Ive had companies like facility source contact me but after the horor stories ive read on here about them, id pass on them. 

The first year for me was really to get my feet wet in business and get used to talking to people and such along with bidding, ect... Now that ive got the hang of it, im really looking to go harder this upcoming year for snow removal and landscaping and im hoping you guys can shed some light on how to pick up some more commercial accounts.


-Cody


----------



## dieselss

https://www.plowsite.com/threads/how-to-get-more-business.169344/

Kinda like this one?


----------



## Xxwhiteneonxx

dieselss said:


> https://www.plowsite.com/threads/how-to-get-more-business.169344/
> 
> Kinda like this one?


Yes, exactly like that one.. If i would have resurrected an old thread id get flamed for it. My questions were still not answered in that thread. I HAVE gone door to door offering my services. I know you guys dont wait around for phone calls about inquiries. If so most of you would be out of business real quick. I know some of you use property management companies and other sources. All im looking for is how do you get a walmart, a k mart, ect.. Theres alot of companies out there offering these services so what would make them call me over the next guy? I do work for a big name parts store, and they had somebody already and were not looking, but since i was nice, offered my services, and was a little cheaper than the last guy, i got the job. So i guess what im trying to say, is i dont have to wait until these companies need somebody and then 10 companies are all undercutting one another to get the job... I can simply offer my services and go from there.. Im only wondering these things because i know most corporate companies are run by property management companies.


----------



## TPCLandscaping

so if you are 2 years in can you handle a walmart parking lot? Do you know that most of those places require huge umbrella policies? Are you able to way 60, 90 or 120 days to be paid? Ive gone 90% commercial on the plowing side. Most of my commercial work has come from word of mouth. Even the management companies I've worked for have found me because they called someone and my game was given out locally.


----------



## Xxwhiteneonxx

TPCLandscaping said:


> so if you are 2 years in can you handle a walmart parking lot? Do you know that most of those places require huge umbrella policies? Are you able to way 60, 90 or 120 days to be paid? Ive gone 90% commercial on the plowing side. Most of my commercial work has come from word of mouth. Even the management companies I've worked for have found me because they called someone and my game was given out locally.

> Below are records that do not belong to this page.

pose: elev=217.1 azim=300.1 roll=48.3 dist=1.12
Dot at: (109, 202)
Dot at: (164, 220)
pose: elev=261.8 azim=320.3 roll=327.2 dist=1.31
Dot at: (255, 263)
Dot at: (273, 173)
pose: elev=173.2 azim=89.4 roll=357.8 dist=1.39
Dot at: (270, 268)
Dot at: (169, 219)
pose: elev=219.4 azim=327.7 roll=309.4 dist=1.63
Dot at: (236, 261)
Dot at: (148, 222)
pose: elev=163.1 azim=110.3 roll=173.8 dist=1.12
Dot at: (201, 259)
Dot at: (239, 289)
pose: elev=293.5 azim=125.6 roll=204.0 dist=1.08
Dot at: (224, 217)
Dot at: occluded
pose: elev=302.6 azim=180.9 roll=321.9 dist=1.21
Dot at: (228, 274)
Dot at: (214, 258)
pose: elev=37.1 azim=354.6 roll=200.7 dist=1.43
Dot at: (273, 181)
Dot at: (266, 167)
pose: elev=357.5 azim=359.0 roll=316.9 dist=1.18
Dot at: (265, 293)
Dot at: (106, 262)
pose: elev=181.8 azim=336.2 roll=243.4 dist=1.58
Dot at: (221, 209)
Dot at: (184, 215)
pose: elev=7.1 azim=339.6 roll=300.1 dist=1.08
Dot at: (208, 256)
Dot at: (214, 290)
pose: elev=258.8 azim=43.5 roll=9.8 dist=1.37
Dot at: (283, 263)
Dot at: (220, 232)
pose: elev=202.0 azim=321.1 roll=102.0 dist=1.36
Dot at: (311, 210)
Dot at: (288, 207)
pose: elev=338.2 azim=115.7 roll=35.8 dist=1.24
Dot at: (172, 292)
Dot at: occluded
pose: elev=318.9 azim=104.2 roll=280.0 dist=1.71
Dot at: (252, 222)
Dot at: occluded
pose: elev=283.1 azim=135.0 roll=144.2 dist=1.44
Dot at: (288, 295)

I have enough resources to handle a larger store or 2. Id like to start with one larger to get my feet wet. I have a backhoe and a pushbox as well. I have a fairly large umbrella policy already and i have no issue upping my policy to make more money. as they say have to spend money to make money. Im okay with the time it takes to pay as long as they do pay.


----------



## John_DeereGreen

Sometimes, bigger isn't better.


----------



## ktfbgb

All my snow accounts come from from word of mouth referrals. 

In one sentence you say you dont want to plow for a NSP, and then say you want to find a walmart, or K-Mart. Most all big box stores like that are handeled by the NSP’s. There are exceptions, but its not the norm. So if you want big box lots, you gotta play the NSP game. 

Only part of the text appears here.